Four movable propellers are located on Leo's shoulders.
Two each face forwards and backwards.
The rotors give buoyancy and protect the robot from a dangerous tilt and fall when it is on foot in difficult terrain.
If the thrust is big enough, Leonardo takes off and flies over the obstacle.
When designing the robot, the researchers used birds as a model.
The animals, which are both hopping and flying, keep their balance by flapping their wings, for example when they land on a power line or a thin branch.
Leonardo can move around autonomously with the help of the on-board computer and various sensors.
A navigation system helps him find his way around.
He captures the surroundings with a camera.
Lightweight construction
So that Leonardo can take off into the air as easily as possible, the robot pushes itself off with its feet when it starts.
Sensors are also located there.
These also register as soon as the robot has secure ground under its feet again.
The system then switches to a two-legged gait and adapts the rotor output accordingly to the new condition.
While Leonardo can move elegantly through the air, his running style seems rather lanky.
With a speed of 20 centimeters per second, it is not one of the fastest walking robots.
Each leg is moved by three servo motors - one motor sits on the pelvis, two motors are on Leonardo's hip.
When running, only the tips of your feet touch the ground.
They are covered with non-slip rubber.
In peace, Leonardo also stands on his heels.
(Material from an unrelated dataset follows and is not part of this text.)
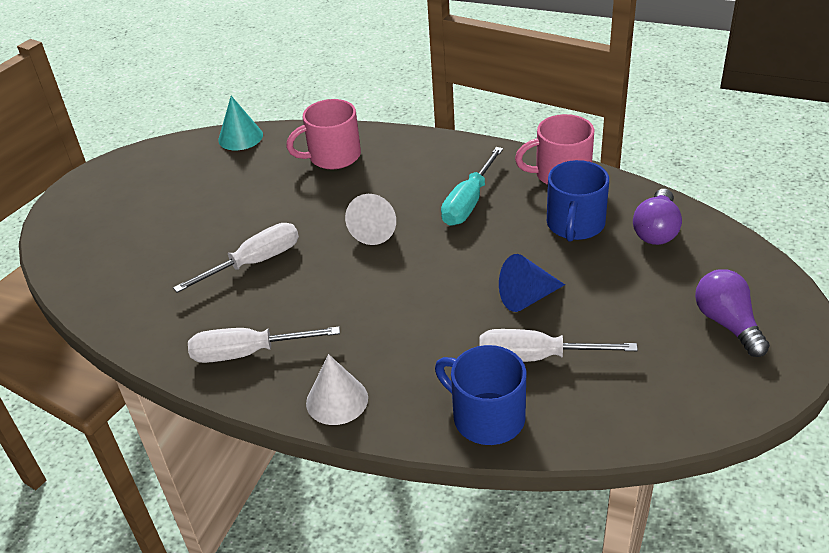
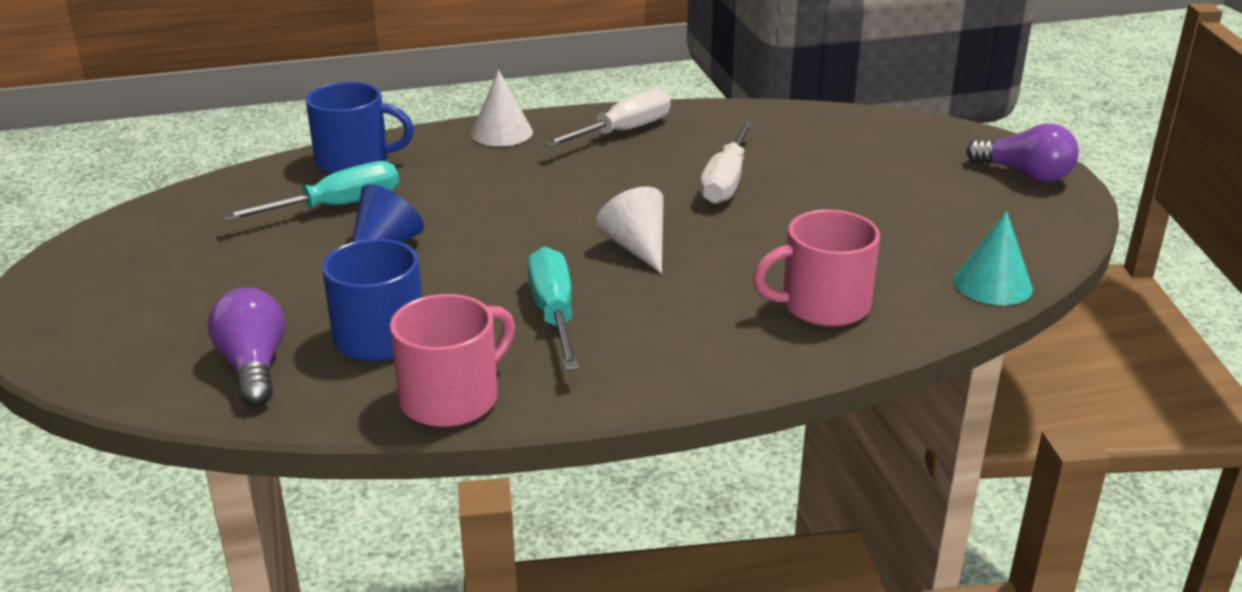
camera: 140 degrees right, 10 degrees down
pink mug [286,99,361,169] -> pink mug turned 135 degrees counterclockwise [753,210,880,327]
white screwdriver [479,329,638,362] -> turquoise screwdriver [222,161,399,221]
purple light bulb [695,269,770,357] -> purple light bulb moved to [967,123,1079,182]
The four propellers are constantly in operation. If one were to optimize the gait and make the feet and legs, which are made of carbon fibers, more stable, the rotors could largely be dispensed with, according to the researchers. But Leonardo's ongoing locomotion is of minor importance anyway. Chung and his colleagues see the areas of application of Leonardo wherever it is dangerous for people and the terrain is unsuitable for ordinary walking robots - it would be ideal for inspecting high-voltage lines, for example. Leo could land on the lines and possibly make repairs there as well.
In the next step, the researchers working with Chung Leonardo want to equip them with artificial intelligence.
This should give the robot a certain sense of the body and be able to independently decide how much the propellers need to support it when walking.